Tuesday had learned that writing was sometimes a very quiet business. There were long hours when no noise at all came from the inside of her mother’s writing room, and Tuesday imagined these were the times when her mother sat very still, curled in her red velvet chair, thinking and imagining her stories into being. And there were other times when Tuesday would hear her mother’s typewriter go click clack click clack click clack ding!
On those rare and fabulous days when a book was completed, Serendipity would race down the stairs and come skipping into the kitchen. She’d kiss Tuesday’s father smack on the lips and catch Tuesday up in her arms and whirl her around and say, ‘Wheeeee! I’ve finiiiissshhheed!’ That night, over dinner, instead of saying hmmm? when Denis or Tuesday said please pass the sauce, she would sing a song, all about sauce, of course, delivered by a horse, with unnecessary force, o
n a long racecourse. Or she would play the spoons on the tabletop, rattling out a tinny melody, with Tuesday on the glassware and Denis on the salt and pepper grinders, the three of them making clicking noises with their tongues in their cheeks, just like a normal family.

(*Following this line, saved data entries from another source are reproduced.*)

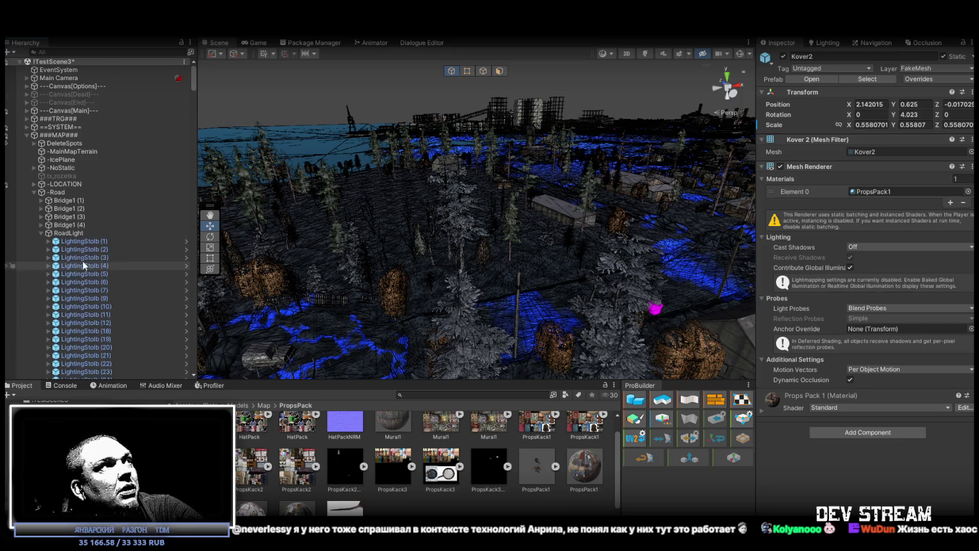
click(40, 233)
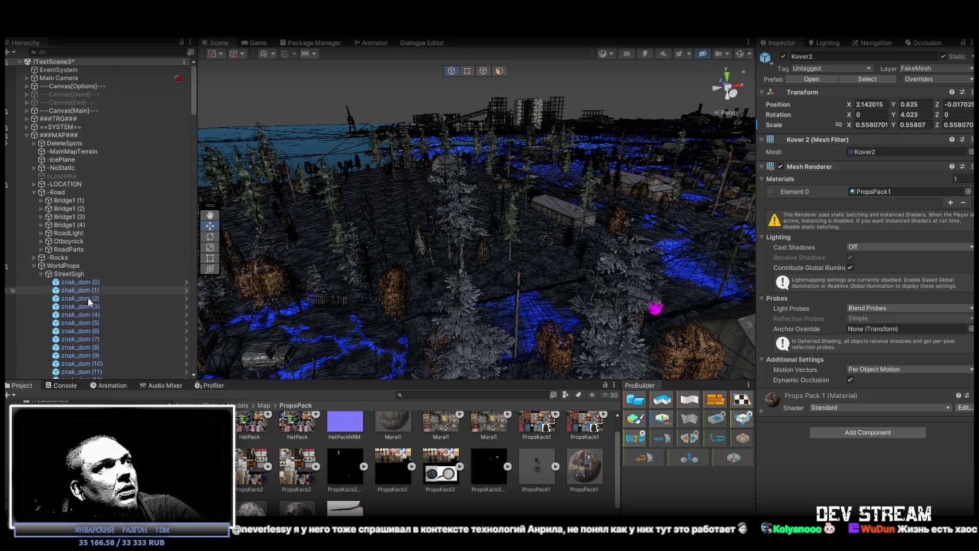
- Frame sign znak_dom (60) under WorldProps > StreetSigh and duplicate it as znak_dom (61)
scroll(89, 296, down, 15)
scroll(89, 295, down, 5)
double_click(82, 190)
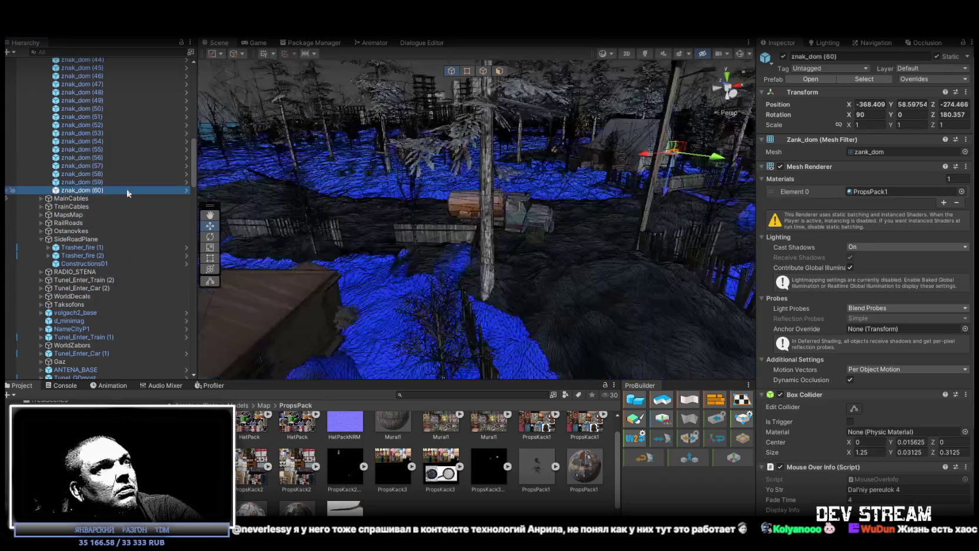
drag(309, 199, 216, 246)
mouse_move(412, 324)
mouse_down()
mouse_move(563, 244)
mouse_move(542, 219)
mouse_move(396, 225)
mouse_move(271, 257)
mouse_up()
key(ctrl+d)
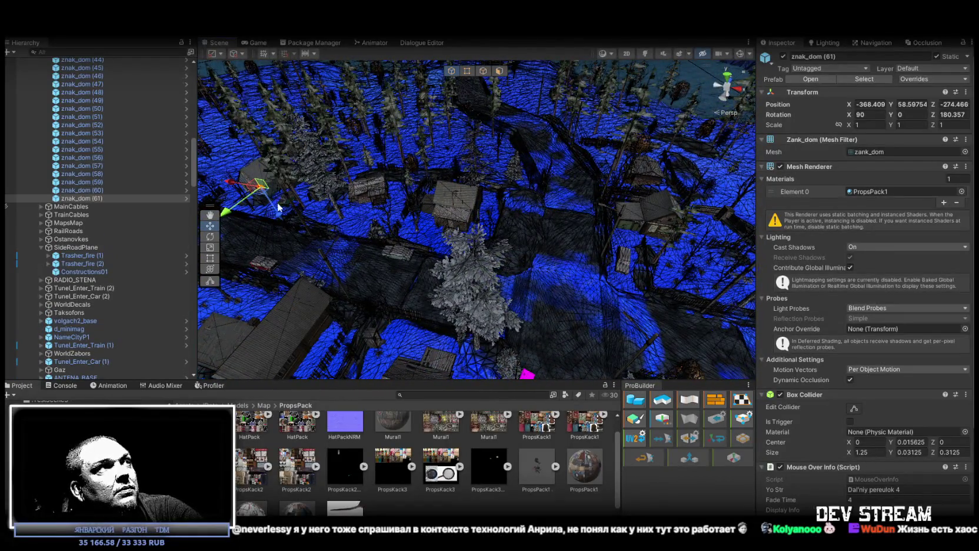
- Move sign znak_dom (61) over to another house's wooden wall
mouse_move(265, 192)
mouse_down()
mouse_move(437, 192)
mouse_move(601, 171)
mouse_up()
key(f)
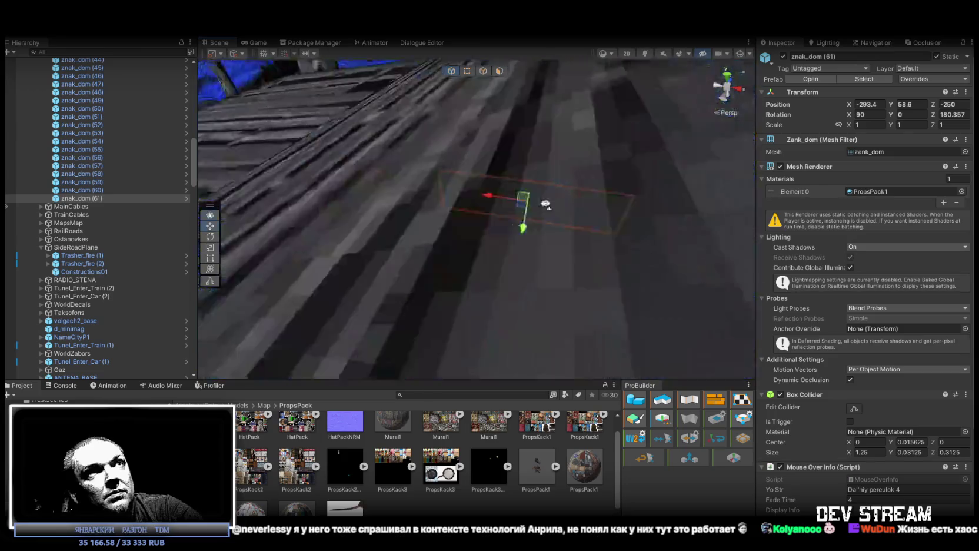
drag(647, 212, 576, 212)
mouse_move(568, 152)
mouse_down()
mouse_move(499, 251)
mouse_move(412, 200)
mouse_move(389, 136)
mouse_move(408, 36)
mouse_move(449, 45)
mouse_move(511, 100)
mouse_up()
- Rotate the sign to face the street and nudge it flush at X -294.858, Y 58.39, Z -246.633
key(e)
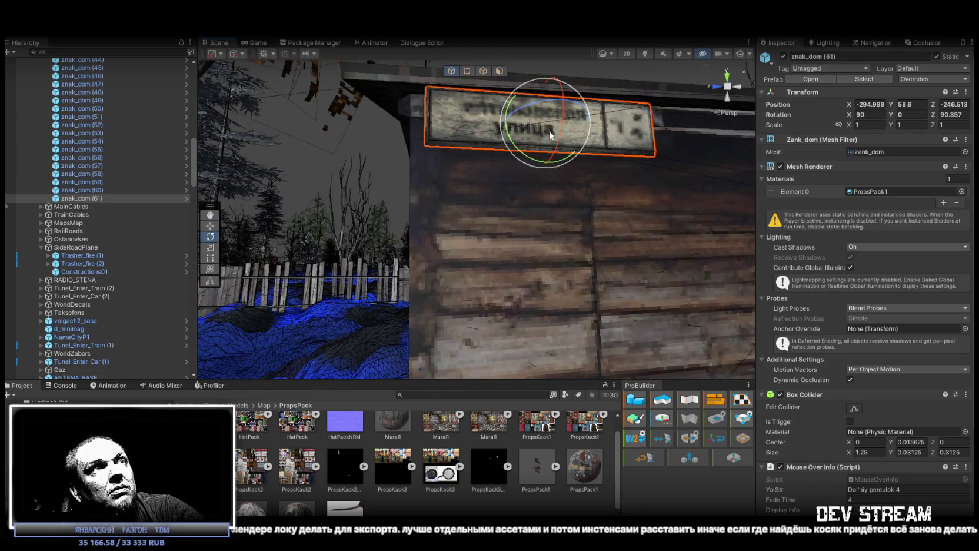
key(w)
mouse_move(555, 130)
mouse_down()
mouse_move(537, 116)
mouse_move(551, 154)
mouse_move(535, 156)
mouse_move(567, 165)
mouse_move(537, 234)
mouse_move(526, 209)
mouse_move(526, 241)
mouse_up()
key(e)
key(w)
mouse_move(568, 218)
mouse_down()
mouse_move(522, 234)
mouse_move(762, 250)
mouse_up()
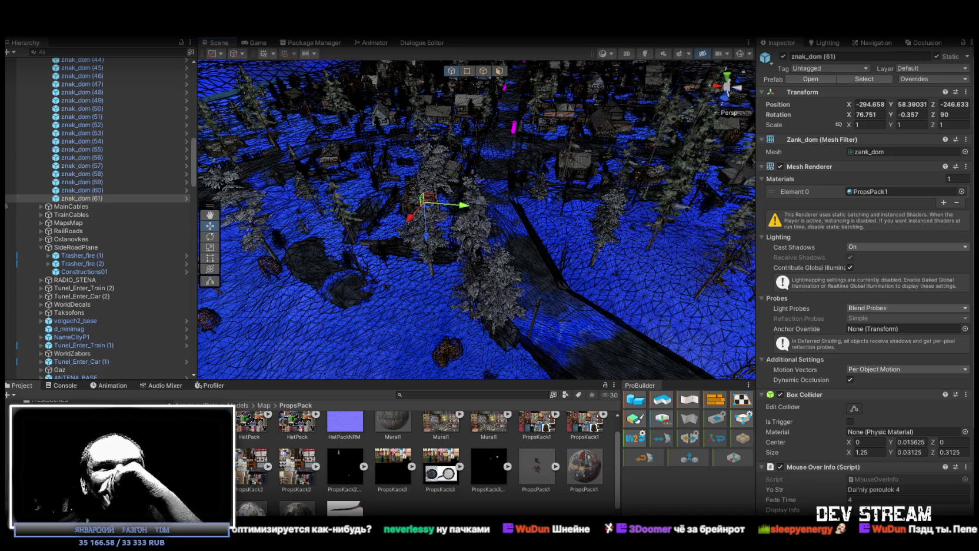
mouse_move(419, 232)
mouse_down()
mouse_move(398, 205)
mouse_move(525, 135)
mouse_move(591, 194)
mouse_up()
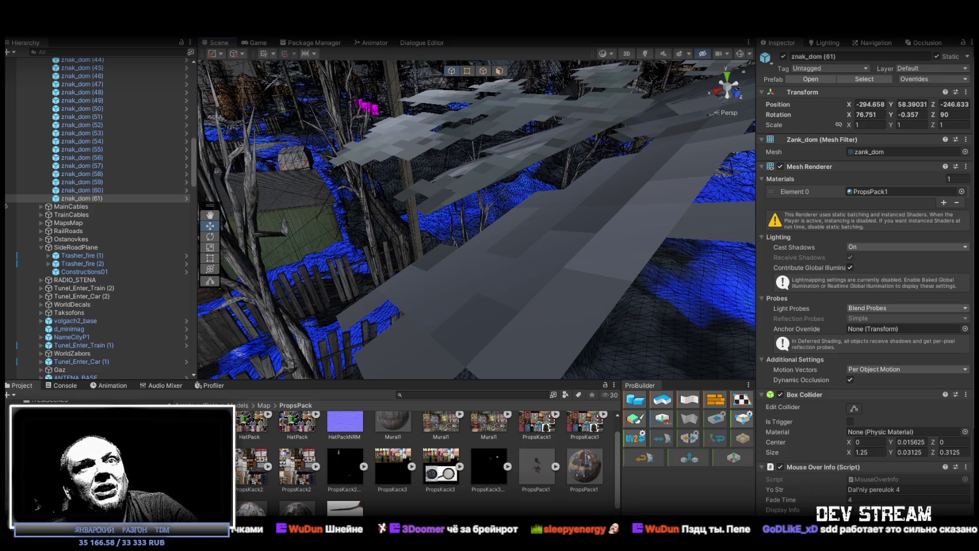
click(727, 87)
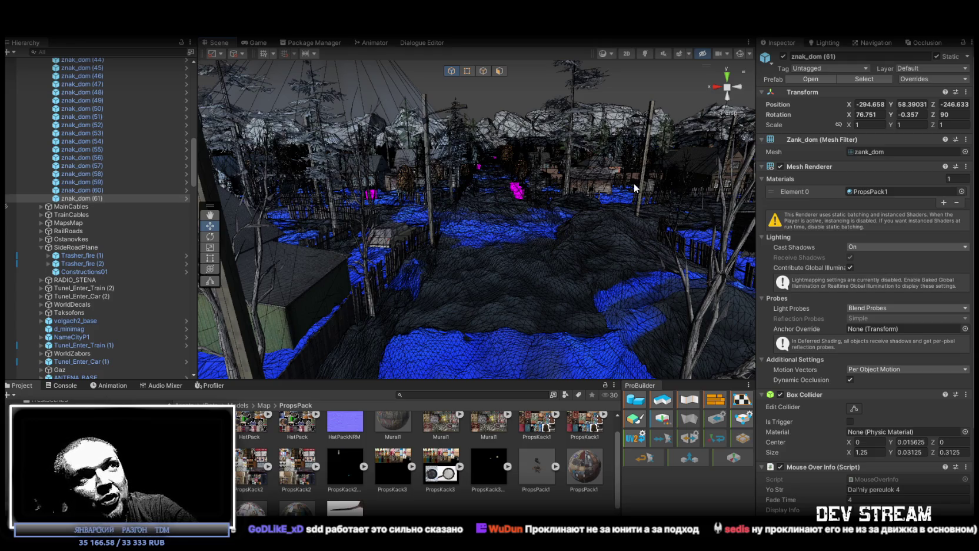
mouse_move(635, 189)
mouse_down()
mouse_move(392, 237)
mouse_move(396, 263)
mouse_up()
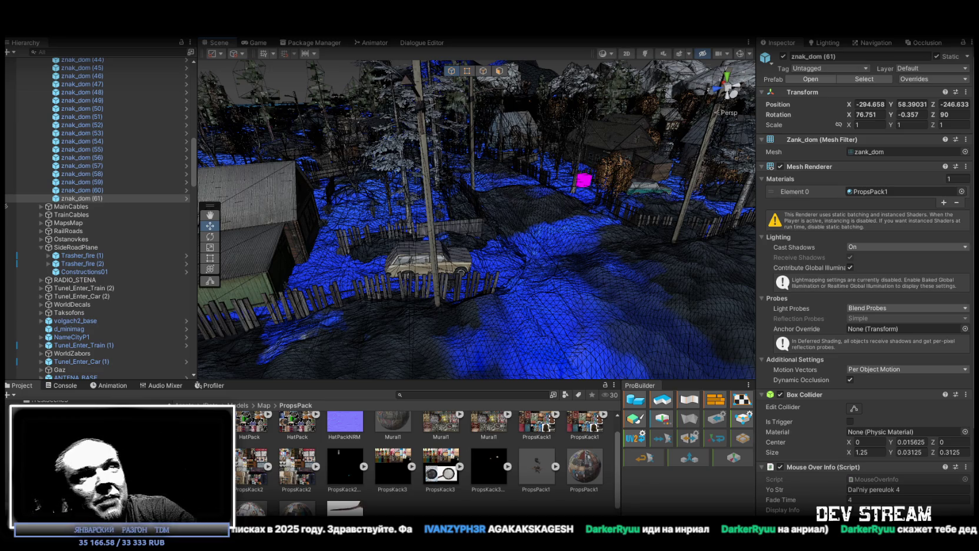
mouse_move(585, 225)
mouse_down()
mouse_move(470, 226)
mouse_move(480, 232)
mouse_up()
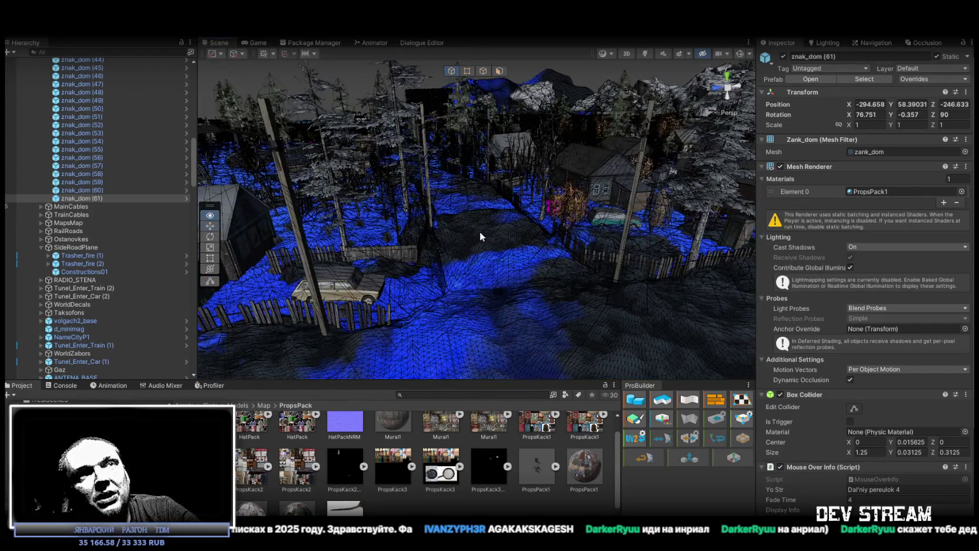
mouse_move(621, 187)
mouse_down()
mouse_move(494, 212)
mouse_move(573, 234)
mouse_move(547, 235)
mouse_up()
click(83, 198)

And that was just the beginning. Because then there was the holiday. Not a very long holiday, mind, because when readers all over the world are waiting for your stories to be written, you can’t let them down. But the weeks after Serendipity finished a book and took a holiday with Tuesday and Denis and Baxterr were the most wonderful weeks Tuesday could remember in her whole life.
Sitting at the kitchen table, Tuesday wondered what her mother and father had planned for this holiday. A summer sojourn, her dad had said. Perhaps that meant the beach, but it might equally mean walking in the mountains, or sailing on a yacht, which Tuesday had never tried, although she dearly wanted to. Or it might mean a tropical island with palm trees and a long white sandy beach and a little house with a thatched roof. Tuesday took a deep and hopeful breath, her father looked up and smiled, and Baxterr gave a little ruff as if he approved of all this daydreaming. But still no sound came from upstairs, and the brownies grew cool on the plate.
After they had played two games of cribbage, plus a game of snap, Tuesday fetched her book and settled into the window seat in the kitchen. Denis brought her a brownie on a plate and then sat at the kitchen table with his crossword, asking Tuesday for help as he went along. While they deliberated over 11 down and 23 across, Baxterr snored. Outside the kitchen window the day turned from afternoon to twilight. The hands on the kitchen clock made one slow, slow circle and then another. At seven o’clock, Denis made his special cheese-on-ham-on-more-cheese toast with tomato relish and, though it was one of Tuesday’s favourite meals, she didn’t enjoy it as much as usual. All the waiting had made the fizzing excitement inside of her go flat, just as if she were a glass of lemonade left for too long on the bench. As Tuesday washed up and Denis dried and put the plates and cups away, he looked at his daughter with fond concern.